Reform, cries Syria's opposition, and we shall rally to you against the U.S. The opposition mistrusts Washington perhaps more than the Syrian regime itself does. Not that it belittles the impetus which American actions, even the otherwise abhorrent invasion of Iraq, has given to their cause. But the Syrians' yearning for change is deeply tempered by fear of the way it might come about. That is why the opposition's dominant orthodoxy is gradualism. As opposition figures see it, they must reach out to reformists within the system and, as both gain depth and cohesion, reassure the ultimate, maleficent power-holders and their increasingly frightened entourage that their eventual departure will not be the terrible reckoning, for years of misrule, that it would otherwise have been. "If the Americans muscle in," says a Syrian human rights activist, "the shock will disrupt this process, delicate enough as it is, unleash the latent forces of chaos, of sectarian, ethnic and class conflict in our society, even create another Iraq without invading it. We must handle this on our own."
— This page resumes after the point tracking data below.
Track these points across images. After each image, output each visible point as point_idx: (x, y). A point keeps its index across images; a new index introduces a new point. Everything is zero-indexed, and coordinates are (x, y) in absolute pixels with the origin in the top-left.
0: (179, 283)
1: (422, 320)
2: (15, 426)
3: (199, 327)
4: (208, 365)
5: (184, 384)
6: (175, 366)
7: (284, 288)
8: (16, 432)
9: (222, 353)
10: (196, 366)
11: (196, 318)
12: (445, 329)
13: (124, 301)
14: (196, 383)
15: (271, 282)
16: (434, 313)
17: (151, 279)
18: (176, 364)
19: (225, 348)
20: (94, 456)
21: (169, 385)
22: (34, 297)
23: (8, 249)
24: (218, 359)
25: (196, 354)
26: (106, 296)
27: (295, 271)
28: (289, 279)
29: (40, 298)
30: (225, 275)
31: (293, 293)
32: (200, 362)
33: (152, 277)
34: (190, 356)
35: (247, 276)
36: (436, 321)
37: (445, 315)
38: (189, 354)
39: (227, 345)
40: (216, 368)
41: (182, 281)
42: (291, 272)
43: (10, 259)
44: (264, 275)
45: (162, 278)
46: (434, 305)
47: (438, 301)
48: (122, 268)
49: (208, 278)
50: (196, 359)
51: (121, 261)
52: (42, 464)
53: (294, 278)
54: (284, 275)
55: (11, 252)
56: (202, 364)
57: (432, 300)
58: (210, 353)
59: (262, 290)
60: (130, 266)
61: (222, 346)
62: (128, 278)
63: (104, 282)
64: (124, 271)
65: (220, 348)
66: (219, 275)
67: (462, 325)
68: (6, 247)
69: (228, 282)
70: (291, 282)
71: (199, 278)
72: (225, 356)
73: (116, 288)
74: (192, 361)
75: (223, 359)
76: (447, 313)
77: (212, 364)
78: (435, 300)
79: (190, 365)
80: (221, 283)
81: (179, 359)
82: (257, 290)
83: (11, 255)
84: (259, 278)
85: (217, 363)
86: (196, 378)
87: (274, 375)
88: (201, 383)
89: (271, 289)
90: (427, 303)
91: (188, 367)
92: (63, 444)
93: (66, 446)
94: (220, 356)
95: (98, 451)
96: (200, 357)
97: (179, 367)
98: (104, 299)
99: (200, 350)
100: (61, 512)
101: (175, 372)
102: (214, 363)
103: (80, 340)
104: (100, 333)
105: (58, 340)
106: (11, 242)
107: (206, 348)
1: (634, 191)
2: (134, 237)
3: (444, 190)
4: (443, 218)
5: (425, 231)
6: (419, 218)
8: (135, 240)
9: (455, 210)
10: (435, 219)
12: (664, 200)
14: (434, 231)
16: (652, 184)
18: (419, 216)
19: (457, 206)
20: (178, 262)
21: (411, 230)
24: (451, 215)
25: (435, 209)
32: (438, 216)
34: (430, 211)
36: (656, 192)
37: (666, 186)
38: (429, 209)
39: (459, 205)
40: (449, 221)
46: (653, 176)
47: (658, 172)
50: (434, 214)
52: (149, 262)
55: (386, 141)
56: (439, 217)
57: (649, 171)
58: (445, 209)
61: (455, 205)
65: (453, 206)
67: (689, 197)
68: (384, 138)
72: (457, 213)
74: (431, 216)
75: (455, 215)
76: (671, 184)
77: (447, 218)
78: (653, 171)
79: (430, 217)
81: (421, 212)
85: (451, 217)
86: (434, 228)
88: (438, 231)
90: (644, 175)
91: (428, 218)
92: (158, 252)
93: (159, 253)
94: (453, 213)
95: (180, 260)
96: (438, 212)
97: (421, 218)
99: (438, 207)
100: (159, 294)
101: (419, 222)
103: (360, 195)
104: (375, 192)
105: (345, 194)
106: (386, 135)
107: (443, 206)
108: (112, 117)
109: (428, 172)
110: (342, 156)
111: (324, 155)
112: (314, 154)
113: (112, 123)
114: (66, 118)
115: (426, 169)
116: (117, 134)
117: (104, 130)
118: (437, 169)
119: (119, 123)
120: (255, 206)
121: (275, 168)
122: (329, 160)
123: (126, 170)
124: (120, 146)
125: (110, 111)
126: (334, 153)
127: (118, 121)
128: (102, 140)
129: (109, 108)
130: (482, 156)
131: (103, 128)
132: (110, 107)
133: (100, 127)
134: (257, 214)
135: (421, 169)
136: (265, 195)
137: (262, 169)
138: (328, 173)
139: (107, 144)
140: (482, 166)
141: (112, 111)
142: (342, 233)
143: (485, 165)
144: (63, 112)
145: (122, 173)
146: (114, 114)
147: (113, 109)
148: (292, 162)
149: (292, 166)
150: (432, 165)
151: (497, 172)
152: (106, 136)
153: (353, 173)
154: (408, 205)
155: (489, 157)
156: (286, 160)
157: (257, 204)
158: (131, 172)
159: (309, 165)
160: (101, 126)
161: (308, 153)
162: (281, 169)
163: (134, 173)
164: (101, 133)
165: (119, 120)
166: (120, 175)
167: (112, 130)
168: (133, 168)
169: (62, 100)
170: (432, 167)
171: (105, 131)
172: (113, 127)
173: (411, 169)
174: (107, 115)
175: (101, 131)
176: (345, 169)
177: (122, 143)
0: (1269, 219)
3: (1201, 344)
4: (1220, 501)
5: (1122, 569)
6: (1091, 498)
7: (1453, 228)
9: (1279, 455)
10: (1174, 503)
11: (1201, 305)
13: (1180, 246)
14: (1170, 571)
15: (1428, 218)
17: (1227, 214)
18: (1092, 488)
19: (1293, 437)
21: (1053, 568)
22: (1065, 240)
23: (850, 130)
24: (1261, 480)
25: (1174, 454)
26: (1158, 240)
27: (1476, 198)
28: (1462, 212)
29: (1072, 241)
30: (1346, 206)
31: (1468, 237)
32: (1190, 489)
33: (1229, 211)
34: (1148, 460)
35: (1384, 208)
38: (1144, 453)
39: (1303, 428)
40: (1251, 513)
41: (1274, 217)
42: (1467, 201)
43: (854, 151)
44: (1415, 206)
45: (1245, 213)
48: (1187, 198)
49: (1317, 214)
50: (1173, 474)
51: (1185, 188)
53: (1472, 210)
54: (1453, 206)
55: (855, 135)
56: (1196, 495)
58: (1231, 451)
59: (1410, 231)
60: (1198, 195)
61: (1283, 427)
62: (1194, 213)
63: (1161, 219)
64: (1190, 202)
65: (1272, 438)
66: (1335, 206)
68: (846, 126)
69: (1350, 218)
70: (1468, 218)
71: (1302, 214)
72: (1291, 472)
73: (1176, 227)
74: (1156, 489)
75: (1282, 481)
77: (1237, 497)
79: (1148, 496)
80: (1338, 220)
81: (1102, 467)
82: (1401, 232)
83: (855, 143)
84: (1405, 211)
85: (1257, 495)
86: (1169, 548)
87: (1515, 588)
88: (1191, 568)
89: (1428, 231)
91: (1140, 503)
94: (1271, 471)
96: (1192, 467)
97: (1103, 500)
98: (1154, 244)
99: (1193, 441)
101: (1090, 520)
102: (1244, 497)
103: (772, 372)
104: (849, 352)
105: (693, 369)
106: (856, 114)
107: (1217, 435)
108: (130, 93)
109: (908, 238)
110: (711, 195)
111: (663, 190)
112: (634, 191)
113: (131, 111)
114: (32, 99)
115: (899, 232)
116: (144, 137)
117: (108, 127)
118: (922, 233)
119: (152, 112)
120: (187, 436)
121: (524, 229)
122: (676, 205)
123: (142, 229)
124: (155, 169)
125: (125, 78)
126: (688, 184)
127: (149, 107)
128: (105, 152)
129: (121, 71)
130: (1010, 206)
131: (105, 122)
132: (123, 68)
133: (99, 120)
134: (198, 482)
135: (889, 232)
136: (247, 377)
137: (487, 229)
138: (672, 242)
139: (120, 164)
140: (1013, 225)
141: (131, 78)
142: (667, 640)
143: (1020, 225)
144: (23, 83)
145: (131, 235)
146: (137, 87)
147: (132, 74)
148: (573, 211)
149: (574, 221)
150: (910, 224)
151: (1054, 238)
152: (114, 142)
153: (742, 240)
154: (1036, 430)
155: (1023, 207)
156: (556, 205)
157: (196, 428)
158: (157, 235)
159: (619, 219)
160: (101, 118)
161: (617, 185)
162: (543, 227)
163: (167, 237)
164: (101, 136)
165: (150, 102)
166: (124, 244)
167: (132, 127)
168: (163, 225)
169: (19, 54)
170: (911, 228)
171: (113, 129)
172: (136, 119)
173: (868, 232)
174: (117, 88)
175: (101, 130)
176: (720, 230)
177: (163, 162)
Set against the initial high expectations, the results of the recent, supposedly make-or-break Baathist congress were puny. Still, a sort of Syrian glasnost is underway. There is little doubt that Assad encourages it. Little doubt, too, that, fearing loss of control, he is simultaneously being pulled in the opposition direction. The congress that promised change was also a classical show of strength and solidarity, Soviet-style, of the single-party state. Directed at the U.S. and the opposition, it said: "The Baath is here to stay." As a Baath reformist put it: "Bashar's new new guard might actually have to be tougher than the old." If rigidity and repression do win the day, some in the opposition will be inclined to forsake the gradualist, Syrian-only orthodoxy. Of the opposition's three still very separate components - the secular intelligentsia, the Islamists and the Kurdish minority of the northeast - only the Kurds have emerged, after decades of obscure, unequal struggle against Arabization and ethnic discrimination, as a key internal player, due to their own suddenly revealed intrinsic strength and the example of their brethren's achievements in northern Iraq. "So long as the regime gives nothing," says a Kurdish politician, "it's our right to profit from international conditions. If America knocks on our door, we'll open it."

The fear in Damascus is that the U.S., in desperation, might do something military across the Syrian border, such as creating a "security zone,"as Israel did in the South Lebanon border area during the 1980s and 1990s. It wouldn't work, experts insist, and would merely add local, tribally-linked Syrian resistance to the Iraqi one. On the other hand, it could have a profoundly destabilizing impact on Syria as a whole, exacerbating those Kurdish-led centrifugal forces whose original impetus, and disastrous potentialities, stem, as in Iraq, from decades of Baathist despotism.